Available records —
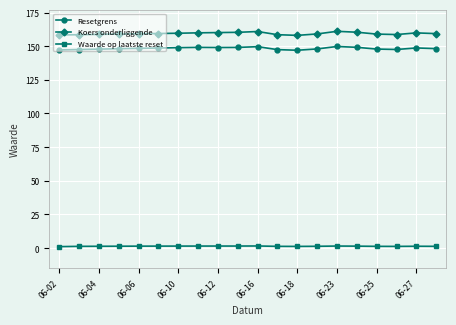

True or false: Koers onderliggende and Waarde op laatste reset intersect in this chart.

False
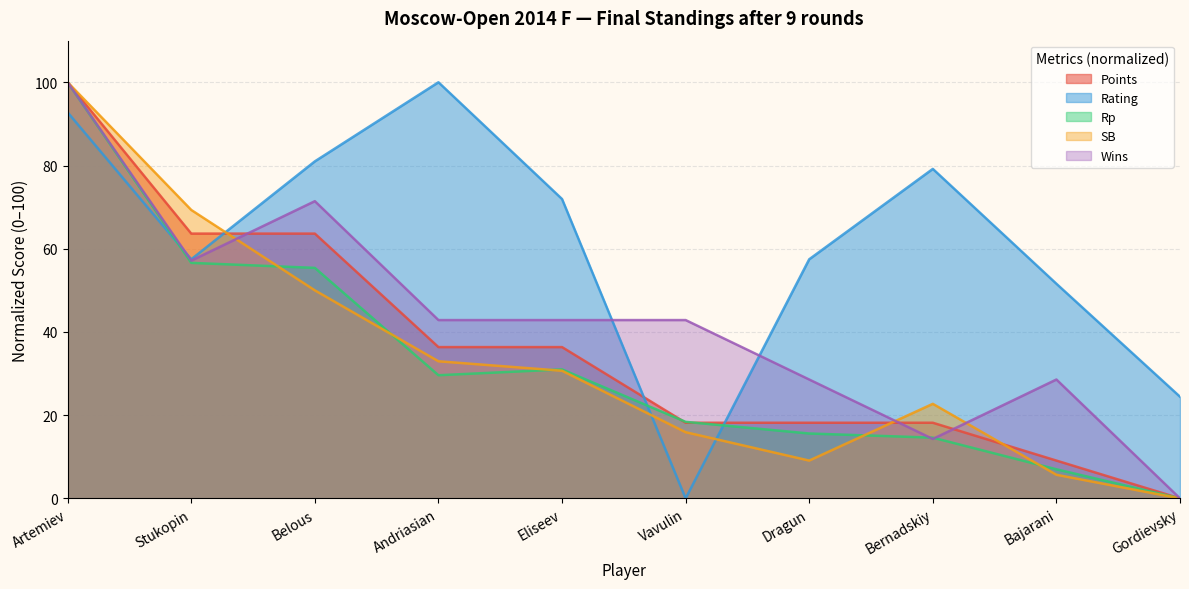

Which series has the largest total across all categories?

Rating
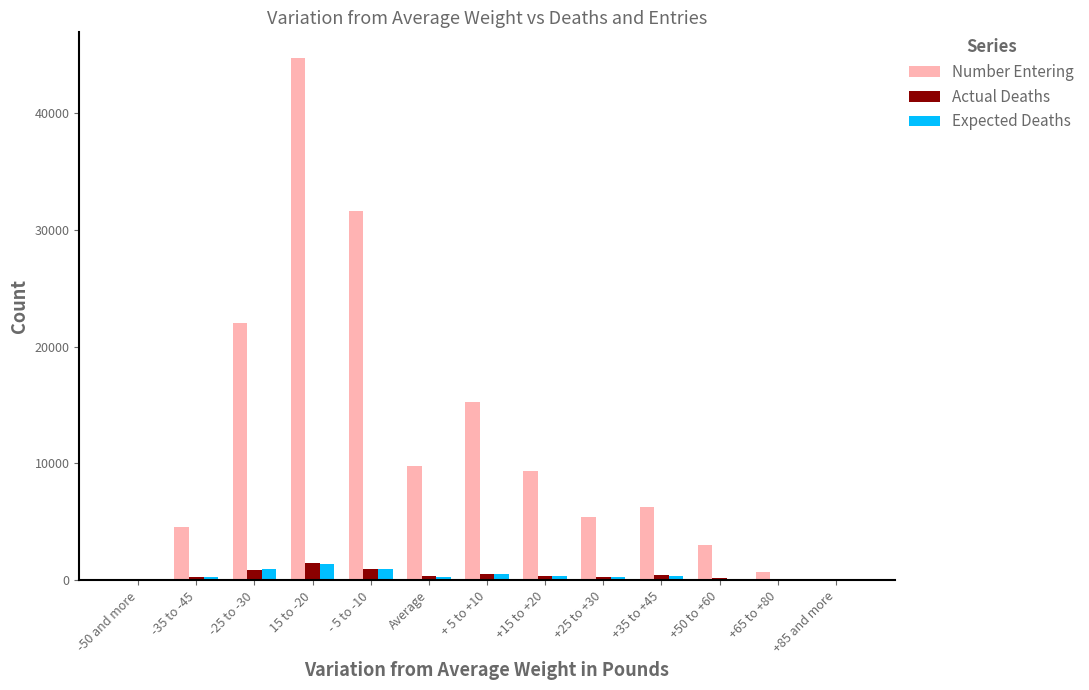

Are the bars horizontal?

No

* * *

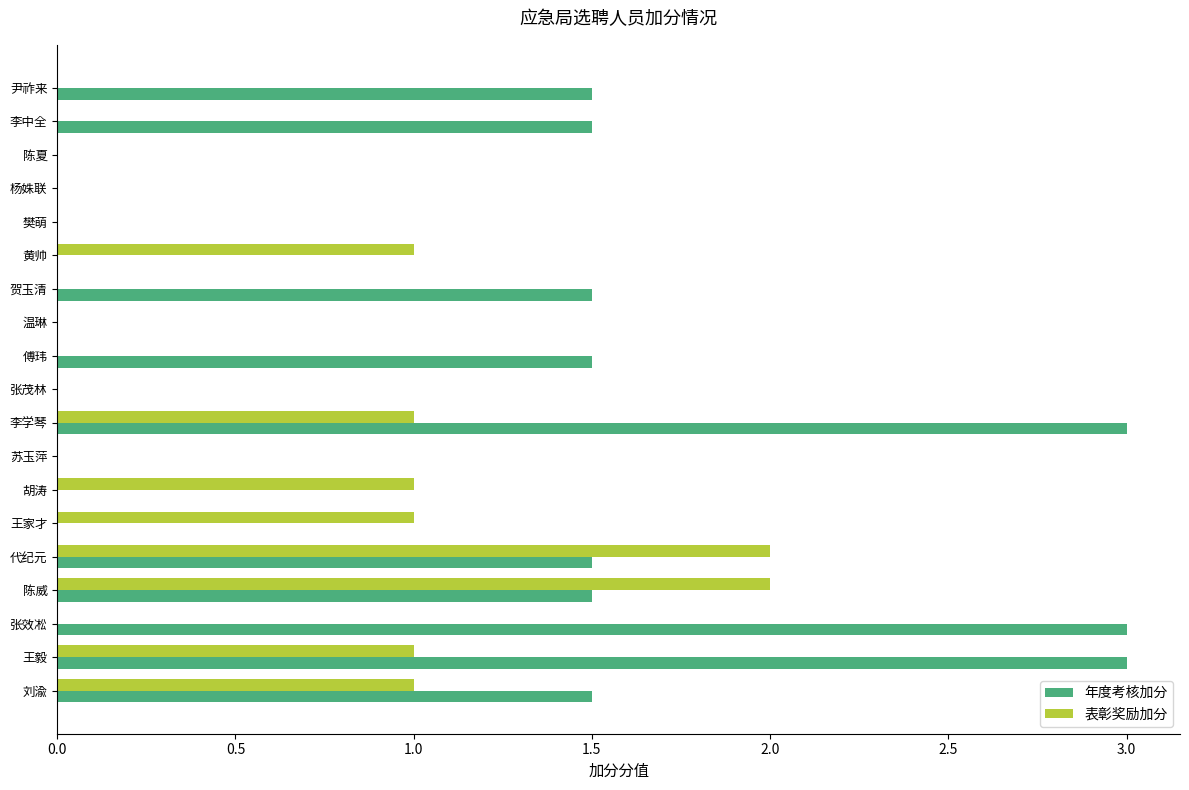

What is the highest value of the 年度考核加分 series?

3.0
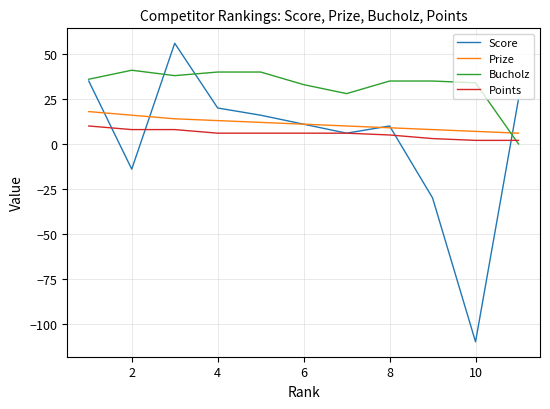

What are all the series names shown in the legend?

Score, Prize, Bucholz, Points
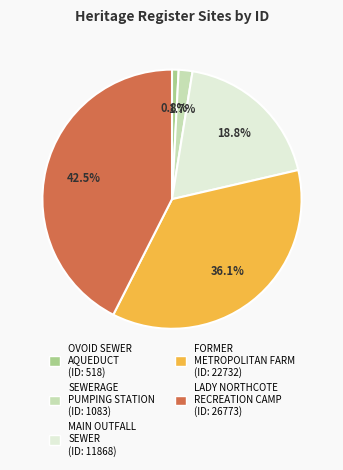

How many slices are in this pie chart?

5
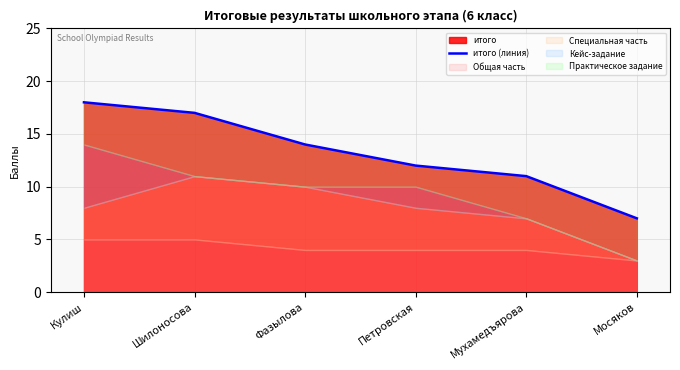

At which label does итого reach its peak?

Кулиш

* * *

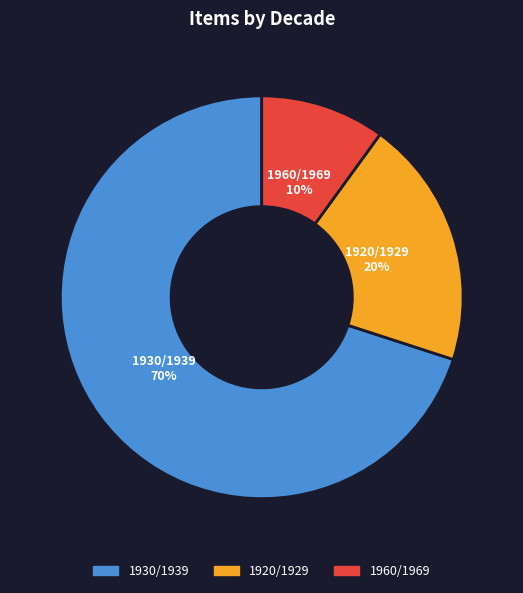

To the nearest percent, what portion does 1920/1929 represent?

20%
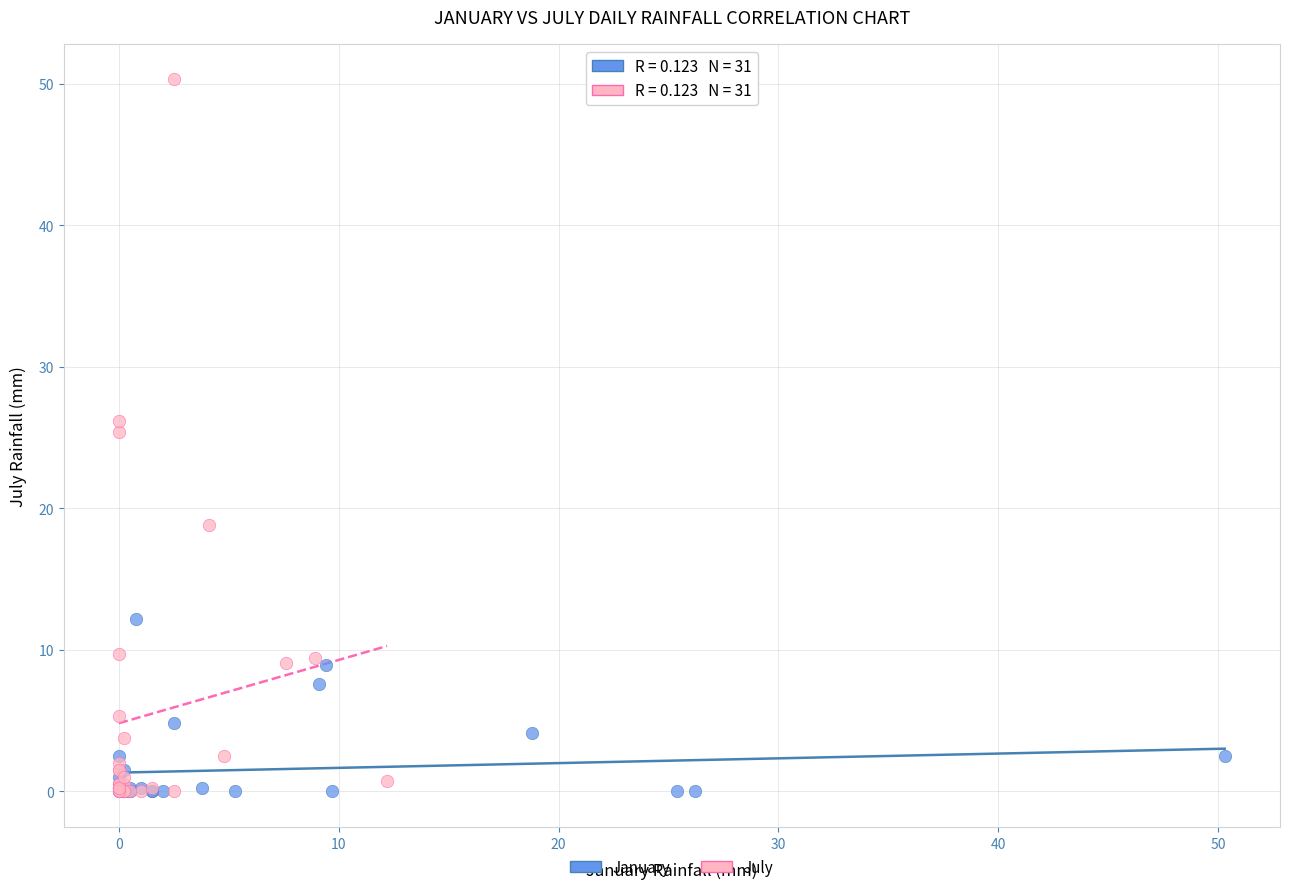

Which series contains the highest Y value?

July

Task instructions — Print the records from the line containing "True or false: Koers" through the line containing "Are the bars horizontal?", with both of those lines included. Leave the pictures out.

Finished exercise —
True or false: Koers onderliggende and Waarde op laatste reset intersect in this chart.

False

Which series has the largest total across all categories?

Rating

Are the bars horizontal?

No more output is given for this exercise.